Collected data entries
[Start of Attachment]
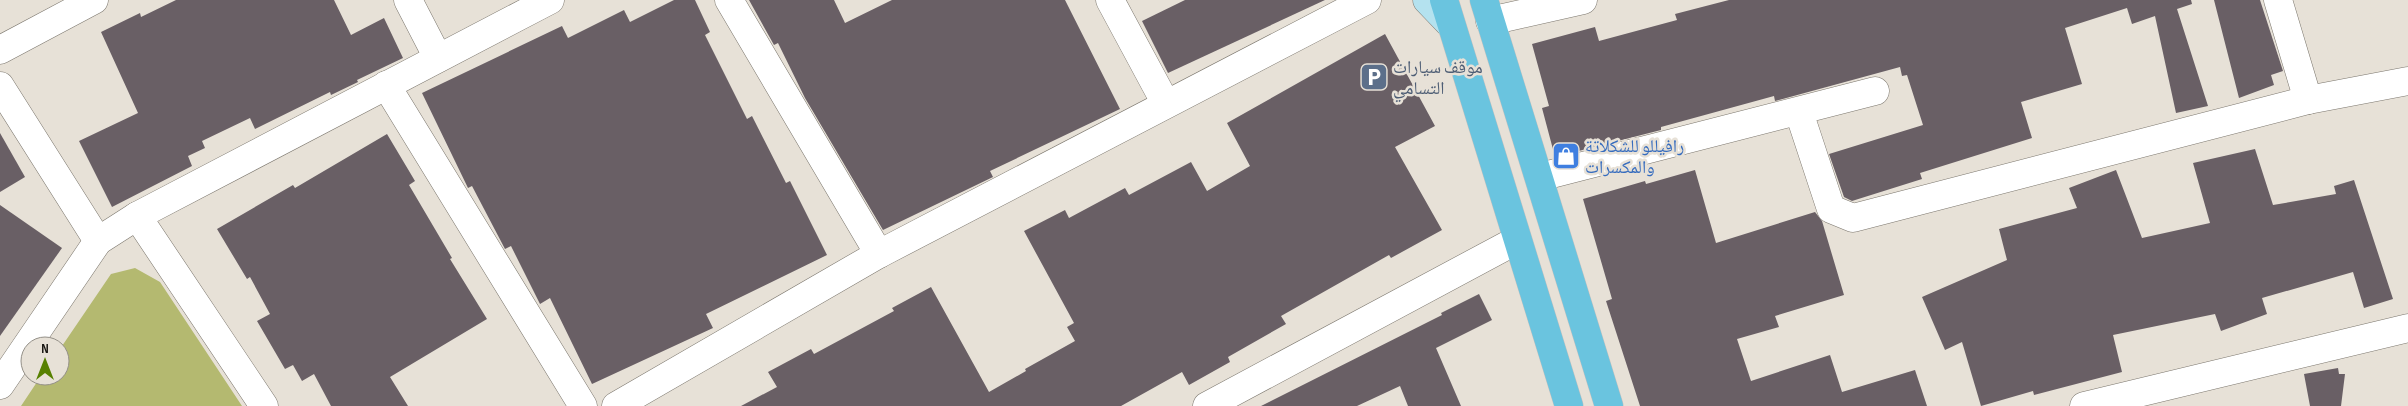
<svg xmlns="http://www.w3.org/2000/svg" width="2408" height="406" font-family="'Sofia Sans Condensed','Noto Naskh Arabic',sans-serif">
	<style>
		.green { fill: #b4b970 }
		.building { fill: #695f65 }
		.lines { fill: none; stroke-linecap: round; stroke-linejoin: round }
		.street-casing { stroke: #7b766d; stroke-width: 29 }
		.secondary-casing { stroke: #7b766d; stroke-width: 29 }
		.primary-casing { stroke: #c3c2c1; stroke-width: 29 }
		.street { stroke: #fff; stroke-width: 28 }
		.secondary { stroke: #b4e2ef; stroke-width: 28 }
		.primary { stroke: #6ac4df; stroke-width: 28 }
		.labels { text-anchor: middle; dominant-baseline: central; stroke-width: 5; stroke-linejoin: round; paint-order: stroke }
		.service-label { font-size: 18px; fill: #4e5e75; stroke: #e7e1d7; text-anchor: start }
		.shop-label { font-size: 18px; fill: #366cbe; stroke: #e7e1d7; text-anchor: start }
	</style>
	<rect width="100%" height="100%" fill="#e7e1d7"/>
	<polygon class="green" points="135,268 160,282 242,406 21,406 41,376 60,376 60,349 111,274"/>
	<g class="building">
		<polygon points="176,0 334,0 351,35 384,18 403,58 357,80 358,82 331,95 330,92 255,129 250,118 202,141 205,148 188,156 192,166 112,207 79,141 138,113 101,32 140,13 141,17"/>
		<polygon points="674,0 695,0 710,32 705,35 747,119 752,116 786,183 790,181 827,255 706,314 713,328 592,384 550,298 540,304 511,246 505,249 472,186 468,188 422,93 562,26 568,38 624,10 630,22"/>
		<polygon points="749,0 834,0 845,23 892,0 1065,0 1120,109 990,171 993,177 883,230 805,98 778,43 774,45"/>
		<polygon points="1185,0 1325,0 1168,73 1142,21"/>
		<polygon points="1729,0 2191,0 2192,4 2177,9 2208,106 2176,113 2155,16 2132,24 2127,8 2065,28 2082,84 2021,102 2032,138 1920,173 1922,179 1852,201 1844,197 1829,154 1923,125 1907,75 1902,76 1900,67 1775,101 1774,96 1661,127 1661,130 1555,157 1542,108 1549,106 1532,44 1595,27 1599,41 1677,20 1675,14"/>
		<polygon points="2214,0 2260,0 2283,71 2271,75 2274,85 2239,98"/>
		<polygon points="1385,34 1435,126 1395,147 1442,230 1391,258 1389,255 1281,316 1286,324 1228,357 1230,362 1189,385 1182,372 1121,406 741,406 777,387 768,372 811,349 814,354 894,311 892,308 931,287 989,392 1026,371 1025,369 1075,341 1067,327 1074,323 1024,231 1065,210 1069,218 1125,188 1129,195 1191,162 1207,191 1250,166 1227,123"/>
		<polygon points="0,133 25,177 0,192"/>
		<polygon points="387,134 415,181 409,185 452,258 450,259 487,319 390,377 408,406 331,406 314,374 302,381 293,365 285,369 257,321 270,314 250,277 247,279 217,229 293,185 295,188"/>
		<polygon points="2255,149 2273,205 2336,194 2334,186 2354,180 2393,299 2364,308 2353,272 2262,298 2267,314 2221,331 2215,314 2113,335 2122,372 2034,395 2033,391 1981,406 1962,342 1945,350 1922,297 2007,260 1999,229 2077,208 2069,188 2116,170 2142,238 2210,223 2193,163"/>
		<polygon points="1695,170 1716,243 1815,212 1822,221 1844,295 1775,316 1779,327 1737,339 1751,381 1830,355 1842,392 1915,370 1927,406 1640,406 1606,301 1612,299 1583,199 1645,181 1646,184"/>
		<polygon points="0,205 62,248 0,336"/>
		<polygon points="1479,294 1492,320 1436,348 1461,406 1408,406 1400,386 1357,406 1261,406 1442,315 1441,313"/>
		<polygon points="2338,368 2339,374 2345,374 2341,406 2310,406 2304,374"/>
	</g>
	<g class="lines">
		<g class="street-casing">
			<g id="street">
				<polyline points="408,0 438,58"/>
				<polyline points="729,0 879,254"/>
				<polyline points="1110,0 1166,104"/>
				<polyline points="2278,0 2308,100"/>
				<polyline points="1490,21 1583,0"/>
				<polyline points="0,50 94,0"/>
				<polyline points="386,85 583,406"/>
				<polyline points="0,86 98,241"/>
				<polyline points="1799,112 1831,209 1853,218 2308,100 2408,81"/>
				<polyline points="1540,177 1875,91"/>
				<polyline points="137,216 264,406"/>
				<polyline points="0,385 98,241 137,216 550,0"/>
				<polyline points="616,406 879,254 1367,0"/>
				<polyline points="1207,406 1517,240"/>
				<polyline points="2084,406 2408,328"/>
			</g>
		</g>
		<g class="secondary-casing">
			<polyline id="secondary" points="1427,0 1450,24"/>
		</g>
		<g class="primary-casing">
			<g id="primary">
				<polyline points="1444,0 1569,406"/>
				<polyline points="1484,0 1609,406"/>
			</g>
		</g>
		<use href="#street" class="street"/>
		<use href="#secondary" class="secondary"/>
		<use href="#primary" class="primary"/>
	</g>
	<defs>
		<g id="parking-square" transform="scale(1.4375)"><rect x="-9" y="-9" width="18" height="18" rx="4" fill="#5c6f8a" stroke="#e7e1d7"/><path d="M-3.5-5.5H1a3.5 3.5 0 0 1 0 7H-1V5.5H-3.5ZM-1-3.4V-.6H.8a1.4 1.4 0 0 0 0-2.8Z" fill="#fff"/></g>
		<g id="shop-square" transform="scale(1.4375)"><rect x="-9" y="-9" width="18" height="18" rx="4" fill="#3f7fe0" stroke="#e7e1d7"/><path d="M-5-2.5h2.3a2.7 3.5 0 0 1 5.4 0H5L5.5 6h-11ZM-1.5-2.5h3a1.5 2.3 0 0 0-3 0Z" fill="#fff"/></g>
	</defs>
	<g fill-rule="evenodd">
		<use href="#parking-square" x="1374" y="77"/>
		<use href="#shop-square" x="1566" y="156"/>
	</g>
	<g class="labels">
		<g class="service-label">
			<text x="1393" y="67">موقف سيارات<tspan x="1393" dy="21">التسامي</tspan></text>
		</g>
		<g class="shop-label">
			<text x="1585" y="146">رافيللو للشكلاتة<tspan x="1585" dy="21">والمكسرات</tspan></text>
		</g>
	</g>
	<g transform="translate(45 361)"><circle r="24" fill="#e7e1d7" stroke="#949088"/>
	<path d="M0-4L9 19L0 12L-9 19Z" fill="#578001"/>
	<text y="-8" font-size="14" font-weight="bold" text-anchor="middle" fill="#181612">N</text>
	</g>
</svg>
[End of Attachment]
→ **TASK TO COMPLETE**: Within the entries, determine the count of lines containing the string "labels" and output it alone.

→ **RESULT BELOW**: 2